I understand this concern, but on the level of visitor engagement I would argue for Lacy’s life story to be foregrounded. SFMOMA’s audience has grown since it reopened with a larger space and when I visited in December I got the sense that many visitors only have a passing interest in art. At the Museum of Chinese in America, we have a similar issue. We have found that stories connected to specific people engage visitors. We believe visitors are more likely to try and understand difficult artwork better if they know the how an artist’s intention is informed by their back story.

The exchanges between Lacy and artist Tania Bruguera were the most memorable, especially when they differed on the terms used to categorize their work. Bruguera liked the term “political art” while Lacy wasn’t too sure how to label her work and even questioned the value of such labeling. Ultimately Lacy said that terms like this should be constantly shifting and it was fine that they are never fixed. The two are clearly friends and admire each other’s work a great deal. It would be fun to see how Bruguera would curate Lacy’s work, as they deal with many of the same challenges.

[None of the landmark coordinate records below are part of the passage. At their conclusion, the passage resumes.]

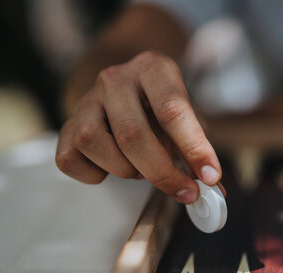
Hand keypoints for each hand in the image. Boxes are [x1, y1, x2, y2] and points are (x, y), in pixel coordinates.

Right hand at [56, 51, 220, 203]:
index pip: (173, 110)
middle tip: (185, 192)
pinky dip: (93, 174)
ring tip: (141, 169)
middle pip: (132, 134)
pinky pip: (70, 159)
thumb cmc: (160, 108)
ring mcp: (86, 100)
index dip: (193, 148)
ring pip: (94, 143)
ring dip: (125, 169)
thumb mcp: (186, 119)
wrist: (124, 89)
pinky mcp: (67, 125)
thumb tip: (215, 191)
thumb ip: (198, 152)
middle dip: (162, 172)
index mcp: (153, 69)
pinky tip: (111, 168)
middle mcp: (115, 78)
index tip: (210, 178)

Questions about how to use an archive were brought up. How can documentation and ephemeral materials be activated in a different way in this case? As the discussion continued with questions being asked rhetorically at every turn, I wondered whether and how this feedback would be digested and brought back into the development process. I hope the artist and curators can use the feedback and their own original thinking to come up with a wildly distinct yet coherent way to present this kind of work.